Fight Against Food Fraud

In 2008 in China, melamine was illegally added to some powdered milk and related dairy products including infant formula.

Melamine is an industrial chemical used mainly in the production of plastics, primarily for counter tops, utensils, fabric, adhesives and flame retardants.

And why was melamine added to the milk and infant formula? To increase the nitrogen content of the milk and therefore its apparent protein content! Water had been added to the raw milk to increase the volume but this resulted in diluting the milk, leaving it with a lower protein concentration.

This issue resulted in serious public health consequences. Up until then, melamine was not considered a potential contaminant or adulterant in the food supply chain and hence not included in routine quality control analysis. The perpetrators took advantage of a loophole for economic gain at the expense of public health!

In 2013 in Europe, food advertised as beef was found to contain horse meat. The issue came to light when horse DNA was discovered in frozen beef burgers sold in several Irish and British supermarkets.

The scandal made headlines across Europe and beyond. That horse meat was being passed off as beef exposed the complex nature of the global food supply chain. The evidence gathered did not point to a food safety or public health problem. Rather, it was an issue of fraudulent labelling – in this case taking advantage of weaknesses in the system to the detriment of legitimate businesses and consumers.

And only a few days ago, Malta was reported to be at the centre of organic food fraud (MaltaToday.com.mt, May 8). In this case, thousands of tonnes of conventional wheat, corn, soybeans and other grains intended for processing and food for humans and domestic animals were being imported from non-EU countries and exported to Italy as organic or biological products. Food fraud is increasingly becoming a global threat. While food adulteration has always existed, the scale and geographical coverage was small.

Now, with the food supply chain being long, complicated and accelerated, the risk of food fraud has broadened to include entire global populations.

In the past, it was more prevalent in alcoholic items like champagne or whisky but today it also involves everyday consumer items. A report in the Financial Times in March quoted numerous cases of food fraud involving daily consumable items like tomato juice, orange juice, frozen fish, spices and many more. In fact, experts say any food ingredient has the potential to be vulnerable to fraud.

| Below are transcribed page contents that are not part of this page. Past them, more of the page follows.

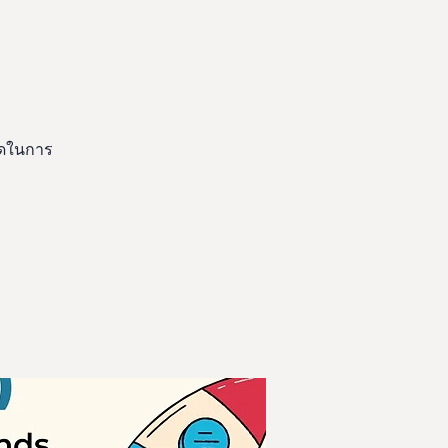
ิดในการ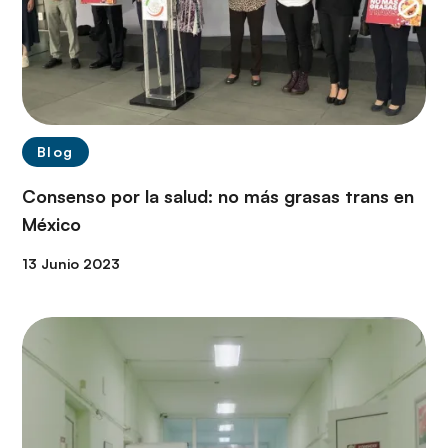
Blog
Consenso por la salud: no más grasas trans en
México
13 Junio 2023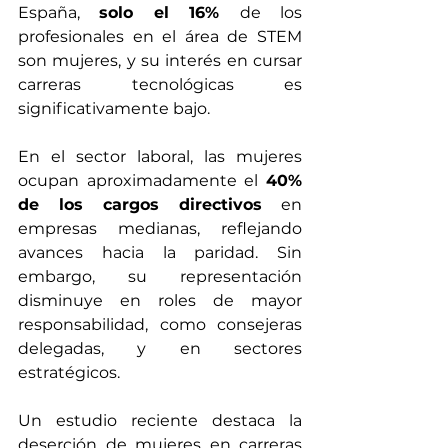
España, 
solo el 16% 
de los 
profesionales en el área de STEM 
son mujeres, y su interés en cursar 
carreras tecnológicas es 
significativamente bajo.
En el sector laboral, las mujeres 
ocupan aproximadamente el 
40% 
de los cargos directivos
 en 
empresas medianas, reflejando 
avances hacia la paridad. Sin 
embargo, su representación 
disminuye en roles de mayor 
responsabilidad, como consejeras 
delegadas, y en sectores 
estratégicos.​ 
Un estudio reciente destaca la 
deserción de mujeres en carreras 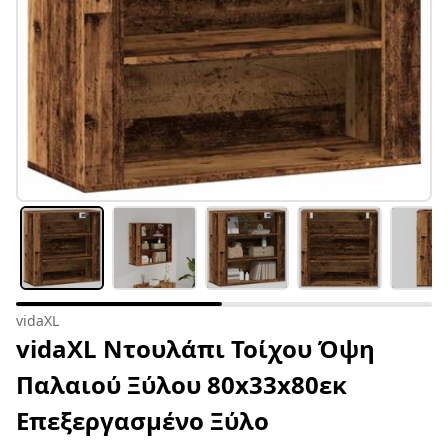
vidaXL
vidaXL Ντουλάπι Τοίχου Όψη
Παλαιού Ξύλου 80x33x80εκ
Επεξεργασμένο Ξύλο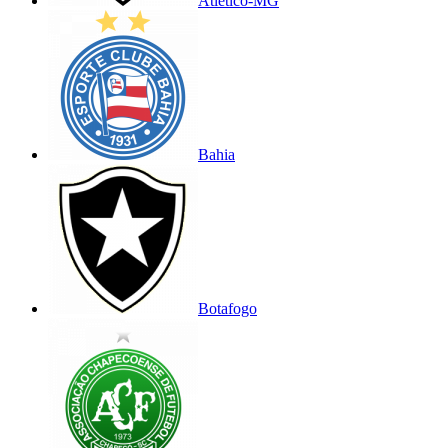
Atlético-MG
Bahia
Botafogo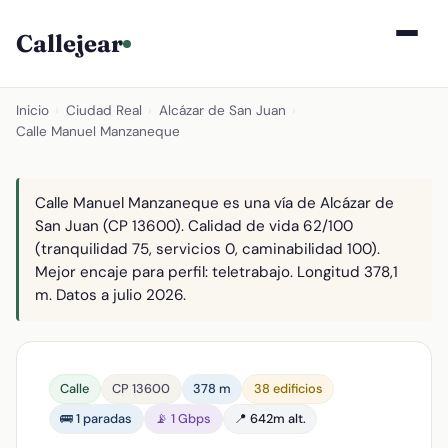
Callejear
Inicio
›
Ciudad Real
›
Alcázar de San Juan
›
Calle Manuel Manzaneque
Calle Manuel Manzaneque es una vía de Alcázar de
San Juan (CP 13600). Calidad de vida 62/100
(tranquilidad 75, servicios 0, caminabilidad 100).
Mejor encaje para perfil: teletrabajo. Longitud 378,1
m. Datos a julio 2026.
Calle
CP 13600
378 m
38 edificios
🚌 1 paradas
📡 1 Gbps
📍 642m alt.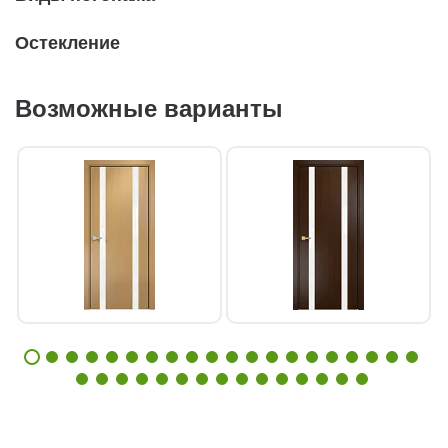
Остекление
Возможные варианты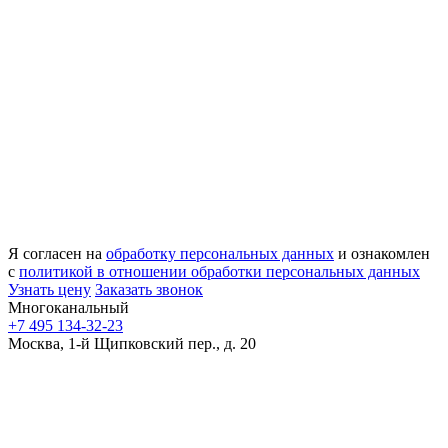
Я согласен на
обработку персональных данных
и ознакомлен
с
политикой в отношении обработки персональных данных
Узнать цену
Заказать звонок
Многоканальный
+7 495 134-32-23
Москва, 1-й Щипковский пер., д. 20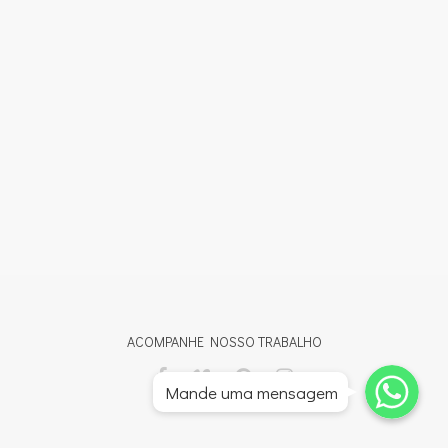
ACOMPANHE NOSSO TRABALHO
Whatsapp
Whatsapp
Mande uma mensagem
Whatsapp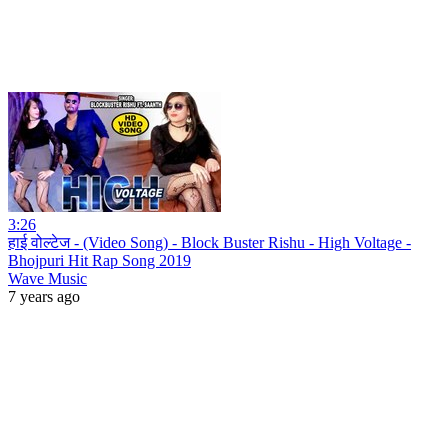
3:26
हाई वोल्टेज - (Video Song) - Block Buster Rishu - High Voltage -
Bhojpuri Hit Rap Song 2019
Wave Music
7 years ago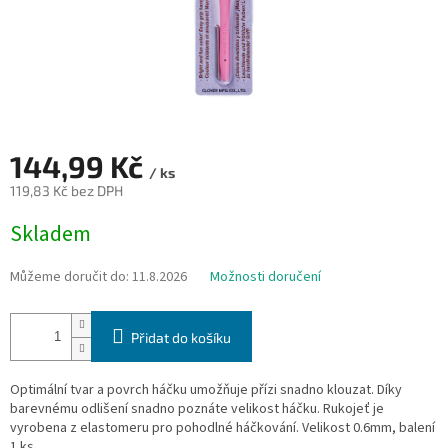
144,99 Kč
/ ks
119,83 Kč bez DPH
Měrná
Skladem
cena:
Můžeme doručit do:
11.8.2026
Možnosti doručení
Přidat do košíku
Optimální tvar a povrch háčku umožňuje přízi snadno klouzat. Díky
barevnému odlišení snadno poznáte velikost háčku. Rukojeť je
vyrobena z elastomeru pro pohodlné háčkování. Velikost 0.6mm, balení
1 ks.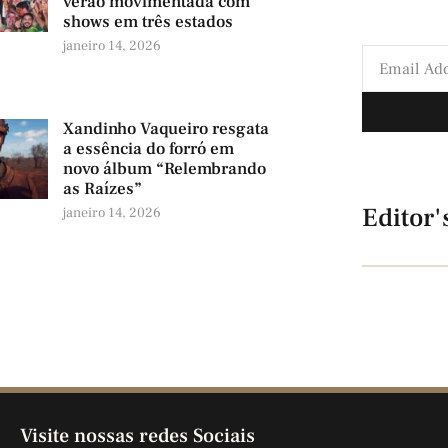
verão movimentada com
shows em três estados
janeiro 14, 2026
Xandinho Vaqueiro resgata
a essência do forró em
novo álbum “Relembrando
as Raízes”
Editor'
janeiro 14, 2026
Visite nossas redes Sociais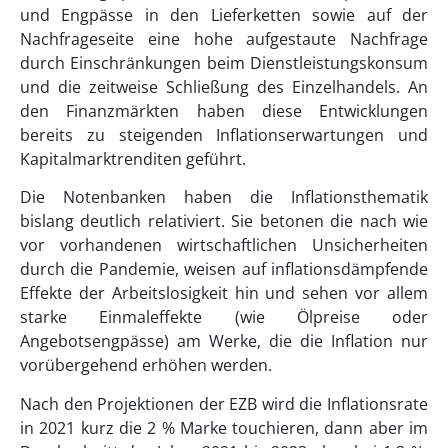
und Engpässe in den Lieferketten sowie auf der
Nachfrageseite eine hohe aufgestaute Nachfrage
durch Einschränkungen beim Dienstleistungskonsum
und die zeitweise Schließung des Einzelhandels. An
den Finanzmärkten haben diese Entwicklungen
bereits zu steigenden Inflationserwartungen und
Kapitalmarktrenditen geführt.
Die Notenbanken haben die Inflationsthematik
bislang deutlich relativiert. Sie betonen die nach wie
vor vorhandenen wirtschaftlichen Unsicherheiten
durch die Pandemie, weisen auf inflationsdämpfende
Effekte der Arbeitslosigkeit hin und sehen vor allem
starke Einmaleffekte (wie Ölpreise oder
Angebotsengpässe) am Werke, die die Inflation nur
vorübergehend erhöhen werden.
Nach den Projektionen der EZB wird die Inflationsrate
in 2021 kurz die 2 % Marke touchieren, dann aber im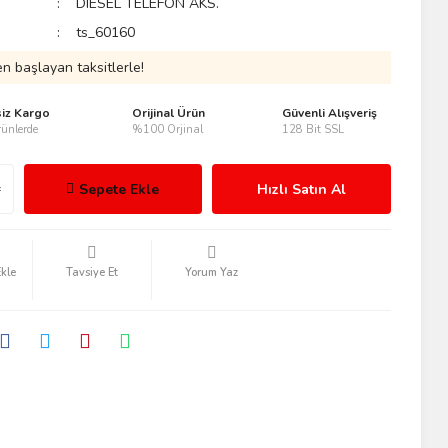
DIESEL TELEFON AKS.
ts_60160
n başlayan taksitlerle!
siz Kargo
Orijinal Ürün
Güvenli Alışveriş
ünlerde
%100 Orjinal
128 Bit SSL
Sepete Ekle
Hızlı Satın Al
Tavsiye Et
Yorum Yaz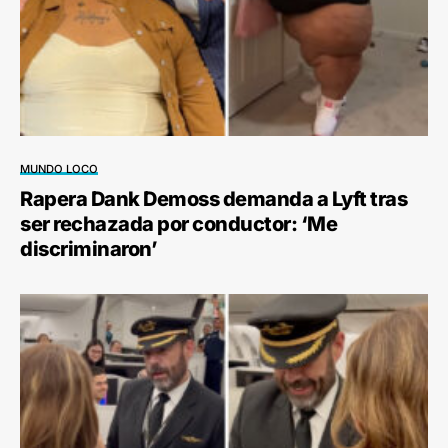
MUNDO LOCO
Rapera Dank Demoss demanda a Lyft tras
ser rechazada por conductor: ‘Me
discriminaron’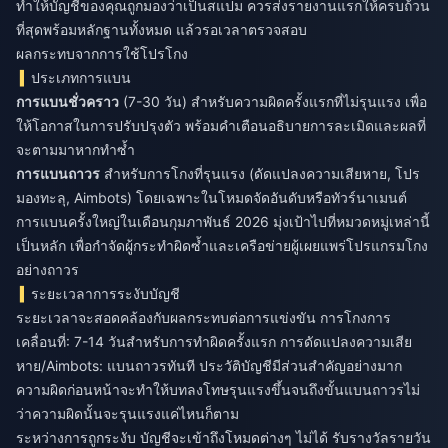
ทำให้บัญชีของคุณถูกมองว่าเป็นสแปม ควรส่งรายงานแรกให้ครบถ้วน
ที่สุดพร้อมหลักฐานทั้งหมด แล้วรอเวลาตรวจสอบ
ผลกระทบจากการใช้โปรโกง
ประเภทการแบน
การแบนชั่วคราว
(7-30 วัน) สำหรับความผิดครั้งแรกที่ไม่รุนแรง เพื่อ
ให้โอกาสในการปรับปรุงตัว พร้อมคำเตือนอธิบายการละเมิดและผลที่
จะตามมาหากทำซ้ำ
การแบนถาวร
สำหรับการโกงที่รุนแรง (ดัดแปลงความเสียหาย, โปร
มองทะลุ, Aimbots) โดยเฉพาะในโหมดจัดอันดับหรือทัวร์นาเมนต์
การแบนครั้งใหญ่ในเดือนกุมภาพันธ์ 2026 มุ่งเป้าไปที่หมวดหมู่เหล่านี้
เป็นหลัก เพื่อกำจัดผู้กระทำผิดซ้ำและเครือข่ายผู้เผยแพร่โปรแกรมโกง
อย่างถาวร
ระยะเวลาการระงับบัญชี
ระยะเวลาจะสอดคล้องกับผลกระทบต่อการแข่งขัน การโกงการ
เคลื่อนที่: 7-14 วันสำหรับการทำผิดครั้งแรก การดัดแปลงความเสีย
หาย/Aimbots: แบนถาวรทันที ประวัติบัญชีมีส่วนสำคัญอย่างมาก
ความผิดก่อนหน้าจะทำให้บทลงโทษรุนแรงขึ้นจนถึงขั้นแบนถาวรไม่
ว่าความผิดนั้นจะรุนแรงแค่ไหนก็ตาม
ระหว่างการถูกระงับ บัญชีจะเข้าถึงโหมดต่างๆ ไม่ได้ รับรางวัลรายวัน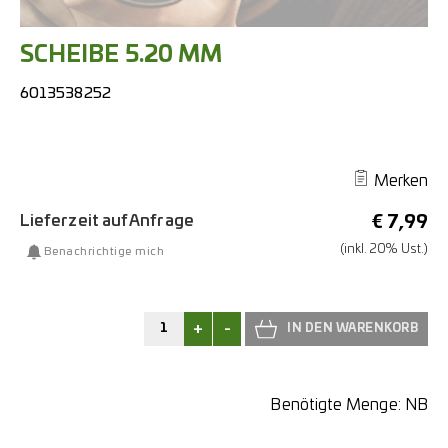
SCHEIBE 5.20 MM
6013538252
Merken
Lieferzeit auf Anfrage
€
7,99
(inkl. 20% Ust.)
Benachrichtige mich
+
-
Benötigte Menge:
NB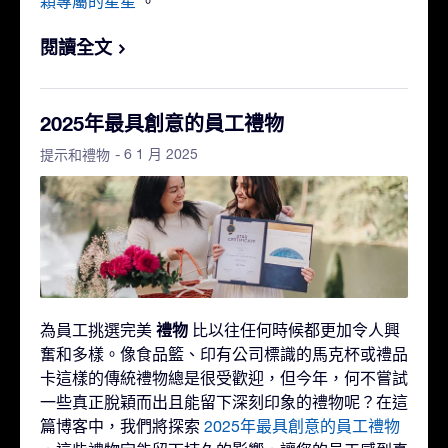
顆專屬的星星
。
閱讀全文
2025年最具創意的員工禮物
- 6 1 月 2025
提示和禮物
禮物
為員工挑選完美
比以往任何時候都更加令人興
奮和多樣。像食品籃、印有公司標識的馬克杯或禮品
卡這樣的傳統禮物總是很受歡迎，但今年，何不嘗試
一些真正脫穎而出且能留下深刻印象的禮物呢？在這
篇博客中，我們將探索
2025年最具創意的員工禮物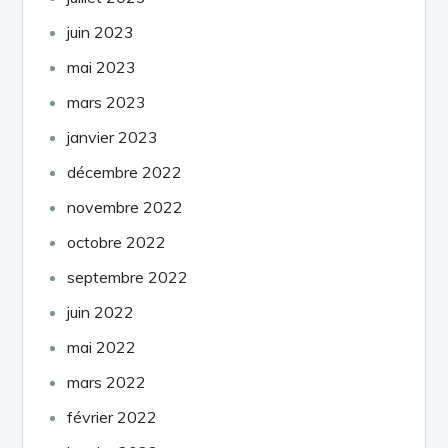
juin 2023
mai 2023
mars 2023
janvier 2023
décembre 2022
novembre 2022
octobre 2022
septembre 2022
juin 2022
mai 2022
mars 2022
février 2022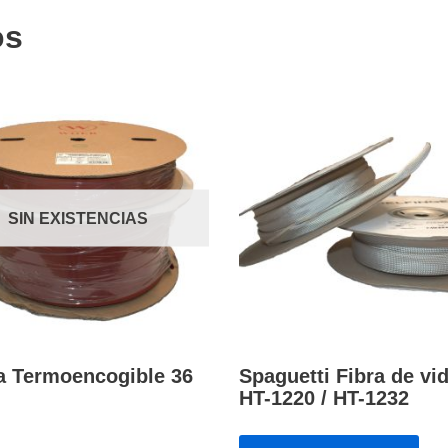
os
SIN EXISTENCIAS
 Termoencogible 36
Spaguetti Fibra de vid
HT-1220 / HT-1232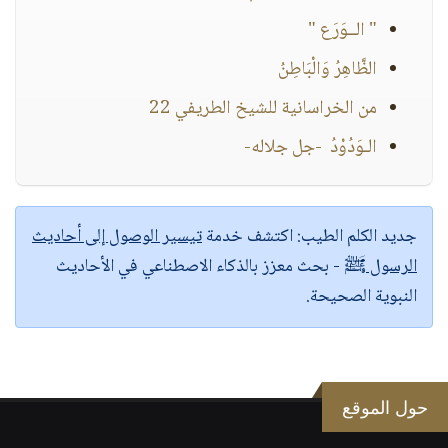
" الــوَرَع "
الظَّاهِرُ وَالْبَاطِنُ
من الخراسانية للشيخ الطريفي 22
الـوَدُوْدُ -جل جلاله-
جديد الكلم الطيب:
اكتشف خدمة
تيسير الوصول إلى أحاديث
الرسول ﷺ
- بحث معزز بالذكاء الاصطناعي في الأحاديث
النبوية الصحيحة.
حول الموقع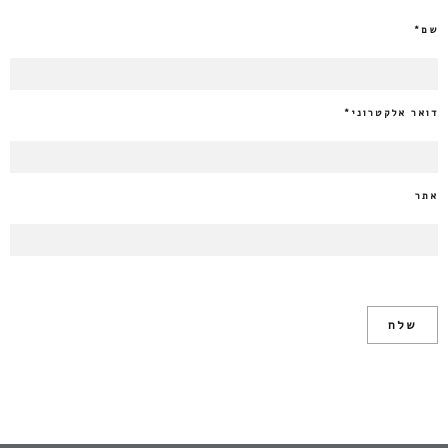
שם
*
דואר אלקטרוני
*
אתר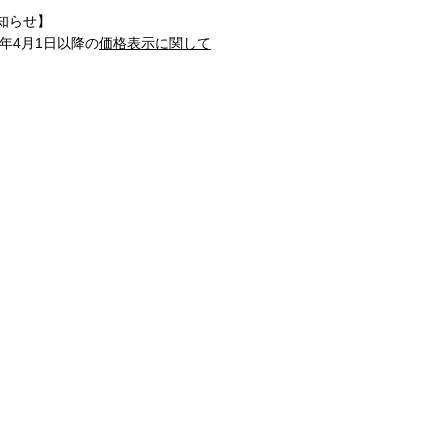
知らせ】
1年4月1日以降の
価格表示に関して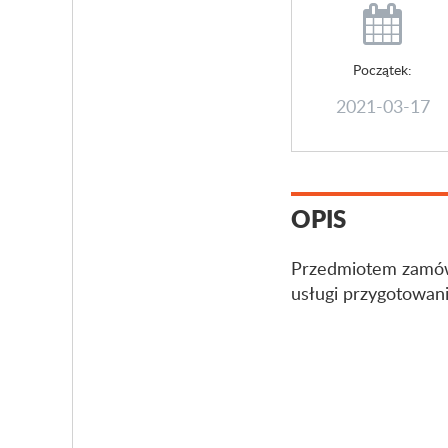
Początek:
2021-03-17
OPIS
Przedmiotem zamówi
usługi przygotowani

Europe, Britain and the United States have moved to tackle this issue since the horse meat scandal. In the UK, the Institute for Global Food Security was set up at Queens University, Belfast. Equipped with state-of-the-art diagnostic equipment, the institute is spearheading the battle against food crime.

In Europe, the EU Food Fraud Network allows swift and efficient cooperation in cases of cross border violations. In the US, the US Pharmacopeial Convention has set up a food fraud database to help identify problematic food ingredients and catalogue detection methods. This information can be used by parties responsible for assessing existing and emerging risks and trends for food fraud.

This brings us to the home front. Where do we stand in the realm of food fraud? We don’t have any controls on food imports. There is no system or mechanism in place to detect the authenticity of imported food. Granted we don’t have the resources nor the expertise that the US, Britain or the European Union (EU) have but we cannot afford to be complacent about an issue that is emerging as a global threat. We can’t wait till a melamine or horse meat issue occurs before taking action.

The Consumers Association of Penang (CAP) urges the Health Ministry to take the lead on this matter and put together a high-level inter-disciplinary task force on food fraud whose mandate would be to put together a framework based on initiatives that are already on-going on the global front.

One of the key roles of this task force would be to assess the loopholes in the current food importing system and subsequently plugging them.